A faded photograph, a ghostly negative taken at night, shows two bodies suspended from what is still known as the Hanging Tree. Benny Mitchell was 16. Ernest Collins was 15.
There’s a huge oak tree in the middle of a quiet rural intersection just a mile or so outside of downtown Columbus, Texas. Its branches reach over the roads on all sides.

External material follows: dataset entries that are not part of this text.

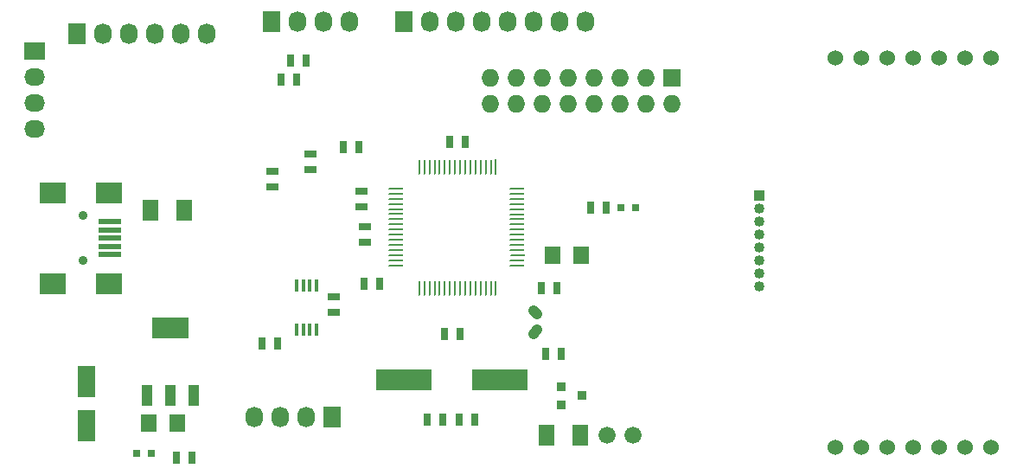
<source format=gts>
%FSLAX46Y46*%
G04 Gerber Fmt 4.6, Leading zero omitted, Abs format (unit mm)*
G04 Created by KiCad (PCBNEW (2014-08-02 BZR 5044)-product) date 13.08.2014 13:27:26*
%MOMM*%
G01*
G04 APERTURE LIST*
%ADD10C,0.150000*%
%ADD11R,1.143000X0.635000*%
%ADD12R,0.248920X1.524000*%
%ADD13O,0.248920X1.524000*%
%ADD14O,1.524000X0.248920*%
%ADD15R,1.016000X1.016000*%
%ADD16C,1.016000*%
%ADD17R,1.600200X1.803400*%
%ADD18R,2.301240X0.500380*%
%ADD19R,2.499360X1.998980*%
%ADD20C,0.899160*%
%ADD21R,0.797560X0.797560*%
%ADD22C,1.676400*%
%ADD23R,1.727200X2.032000*%
%ADD24O,1.727200X2.032000*%
%ADD25R,2.032000X1.727200*%
%ADD26O,2.032000X1.727200*%
%ADD27R,1.727200X1.727200*%
%ADD28O,1.727200X1.727200*%
%ADD29R,3.657600X2.032000*%
%ADD30R,1.016000X2.032000*%
%ADD31R,5.499100X1.998980*%
%ADD32R,1.800860X3.149600*%
%ADD33R,0.635000X1.143000*%
%ADD34R,1.524000X2.032000*%
%ADD35C,1.524000*%
%ADD36R,0.914400X0.914400*%
%ADD37R,0.381000X1.270000*%
%ADD38C,1.000760*%
G04 APERTURE END LIST*
D10*
D11*
X47500000Y-34662000D03*
X47500000Y-33138000D03*
D12*
X60649040Y-30730060D03*
D13*
X60148660Y-30730060D03*
X59648280Y-30730060D03*
X59147900Y-30730060D03*
X58647520Y-30730060D03*
X58149680Y-30730060D03*
X57649300Y-30730060D03*
X57148920Y-30730060D03*
X56648540Y-30730060D03*
X56148160Y-30730060D03*
X55647780Y-30730060D03*
X55149940Y-30730060D03*
X54649560Y-30730060D03*
X54149180Y-30730060D03*
X53648800Y-30730060D03*
X53148420Y-30730060D03*
D14*
X50867500Y-32850960D03*
X50867500Y-33351340D03*
X50867500Y-33851720D03*
X50867500Y-34352100D03*
X50867500Y-34852480D03*
X50867500Y-35350320D03*
X50867500Y-35850700D03*
X50867500Y-36351080D03*
X50867500Y-36851460D03*
X50867500Y-37351840D03*
X50867500Y-37852220D03*
X50867500Y-38350060D03*
X50867500Y-38850440D03*
X50867500Y-39350820D03*
X50867500Y-39851200D03*
X50867500Y-40351580D03*
D13*
X53148420Y-42632500D03*
X53648800Y-42632500D03*
X54149180Y-42632500D03*
X54649560Y-42632500D03*
X55149940Y-42632500D03*
X55647780Y-42632500D03*
X56148160Y-42632500D03*
X56648540Y-42632500D03*
X57148920Y-42632500D03*
X57649300Y-42632500D03*
X58149680Y-42632500D03*
X58647520Y-42632500D03*
X59147900Y-42632500D03*
X59648280Y-42632500D03*
X60148660Y-42632500D03*
X60649040Y-42632500D03*
D14*
X62769940Y-40351580D03*
X62769940Y-39851200D03*
X62769940Y-38850440D03*
X62787720Y-39350820D03*
X62769940Y-38350060D03*
X62769940Y-37852220D03*
X62769940Y-37351840D03*
X62769940Y-36851460D03*
X62769940Y-36351080D03*
X62769940Y-35850700D03*
X62769940Y-35357940D03*
X62769940Y-34857560D03*
X62769940Y-34357180D03*
X62769940Y-33856800D03*
X62769940Y-33358960D03*
X62769940Y-32858580D03*
D15*
X86430000Y-33555000D03*
D16*
X86430000Y-34825000D03*
X86430000Y-36095000D03*
X86430000Y-37365000D03*
X86430000Y-38635000D03*
X86430000Y-39905000D03*
X86430000Y-41175000D03*
X86430000Y-42445000D03*
D17*
X68997000Y-39400000D03*
X66203000Y-39400000D03*
X29497000Y-55800000D03*
X26703000Y-55800000D03*
D18*
X22849320Y-36099800D03*
X22849320Y-36899900D03*
X22849320Y-37700000D03*
X22849320Y-38500100D03*
X22849320Y-39300200D03*
D19*
X22750260Y-33249920D03*
X17251160Y-33249920D03*
X22750260Y-42150080D03*
X17251160Y-42150080D03*
D20*
X20250900Y-35500360D03*
X20250900Y-39899640D03*
D21*
X26949300Y-58800000D03*
X25450700Y-58800000D03*
X72850700Y-34700000D03*
X74349300Y-34700000D03*
D22*
X71530000Y-57000000D03*
X74070000Y-57000000D03*
D23*
X38690000Y-16500000D03*
D24*
X41230000Y-16500000D03*
X43770000Y-16500000D03*
X46310000Y-16500000D03*
D25*
X15500000Y-19390000D03*
D26*
X15500000Y-21930000D03*
X15500000Y-24470000D03*
X15500000Y-27010000D03*
D27*
X77890000Y-22030000D03*
D28*
X77890000Y-24570000D03*
X75350000Y-22030000D03*
X75350000Y-24570000D03*
X72810000Y-22030000D03*
X72810000Y-24570000D03*
X70270000Y-22030000D03*
X70270000Y-24570000D03*
X67730000Y-22030000D03*
X67730000Y-24570000D03*
X65190000Y-22030000D03*
X65190000Y-24570000D03*
X62650000Y-22030000D03*
X62650000Y-24570000D03*
X60110000Y-22030000D03*
X60110000Y-24570000D03*
D29*
X28800000Y-46498000D03*
D30*
X28800000Y-53102000D03*
X31086000Y-53102000D03*
X26514000Y-53102000D03*
D31*
X60999000Y-51600000D03*
X51601000Y-51600000D03*
D32*
X20600000Y-56025980D03*
X20600000Y-51774020D03*
D23*
X19650000Y-17700000D03*
D24*
X22190000Y-17700000D03*
X24730000Y-17700000D03*
X27270000Y-17700000D03*
X29810000Y-17700000D03*
X32350000Y-17700000D03*
D33*
X30862000Y-59200000D03*
X29338000Y-59200000D03*
D11*
X38800000Y-31138000D03*
X38800000Y-32662000D03*
D33*
X69938000Y-34700000D03*
X71462000Y-34700000D03*
D34*
X65649000Y-57000000D03*
X68951000Y-57000000D03*
D33*
X40538000Y-20300000D03*
X42062000Y-20300000D03*
X39638000Y-22200000D03*
X41162000Y-22200000D03*
X45738000Y-28800000D03*
X47262000Y-28800000D03*
D35*
X93880000Y-58180000D03*
X96420000Y-58180000D03*
X98960000Y-58180000D03*
X101500000Y-58180000D03*
X104040000Y-58180000D03*
X106580000Y-58180000D03*
X109120000Y-58180000D03*
X109120000Y-20080000D03*
X106580000Y-20080000D03*
X104040000Y-20080000D03*
X101500000Y-20080000D03*
X98960000Y-20080000D03*
X96420000Y-20080000D03*
X93880000Y-20080000D03*
D36*
X67084000Y-53989000D03*
X67084000Y-52211000D03*
X69116000Y-53100000D03*
D11*
X44800000Y-43438000D03*
X44800000Y-44962000D03*
D33*
X57162000Y-47100000D03*
X55638000Y-47100000D03*
X65538000Y-49000000D03*
X67062000Y-49000000D03*
X65138000Y-42600000D03*
X66662000Y-42600000D03*
X57662000Y-28300000D03*
X56138000Y-28300000D03*
D11*
X47800000Y-36538000D03*
X47800000Y-38062000D03*
D33*
X53938000Y-55500000D03*
X55462000Y-55500000D03*
X58562000Y-55500000D03*
X57038000Y-55500000D03*
D11*
X42500000Y-29438000D03*
X42500000Y-30962000D03*
D23*
X51610000Y-16500000D03*
D24*
X54150000Y-16500000D03*
X56690000Y-16500000D03*
X59230000Y-16500000D03*
X61770000Y-16500000D03*
X64310000Y-16500000D03*
X66850000Y-16500000D03*
X69390000Y-16500000D03*
D33*
X39262000Y-48000000D03*
X37738000Y-48000000D03*
D37*
X43075360Y-42341000D03*
X42425120Y-42341000D03*
X41774880Y-42341000D03*
X41124640Y-42341000D03*
X41124640Y-46659000D03*
X41774880Y-46659000D03*
X42425120Y-46659000D03*
X43075360Y-46659000D03*
D23*
X44610000Y-55200000D03*
D24*
X42070000Y-55200000D03*
X39530000Y-55200000D03*
X36990000Y-55200000D03*
D34*
X30151000Y-35000000D03*
X26849000Y-35000000D03*
D33*
X47738000Y-42200000D03*
X49262000Y-42200000D03*
D38*
X64311155Y-44761855D02*
X64664977Y-45115677D01*
X64664977Y-46684323D02*
X64311155Y-47038145D01*
M02*

</source>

At its base, a state historical marker notes the centennial founding of Colorado County.
In the classic old Westerns, hangings were part of frontier justice, much like the retribution against murderous bandits in Larry McMurtry’s novel “Lonesome Dove.” Today, though, you’d have to be not paying attention to be unaware of the rope as part of the persecution of Mexican Americans and African Americans in Texas.
None of this history is hidden. Numerous books detail these crimes. These include “The Injustice Never Leaves You” by Monica Muñoz Martinez, “Forgotten Dead” by William Carrigan and Clive Webb, and “Cult of Glory: The Bold and Brutal History of the Texas Rangers” by Doug Swanson.
After widespread reaction about his remarks, Roy decided to double down. “We need more justice and less thought policing,” he said, and finished: “No apologies.”
It’s hard to know what he was thinking, whether he knew the implications of his reference, whether this was just an attempt to get a media reaction, or what was in his heart. But his seeming ignorance of this sorry history in Texas, and what “get a rope” represents, does not mean that we also have to remain ignorant.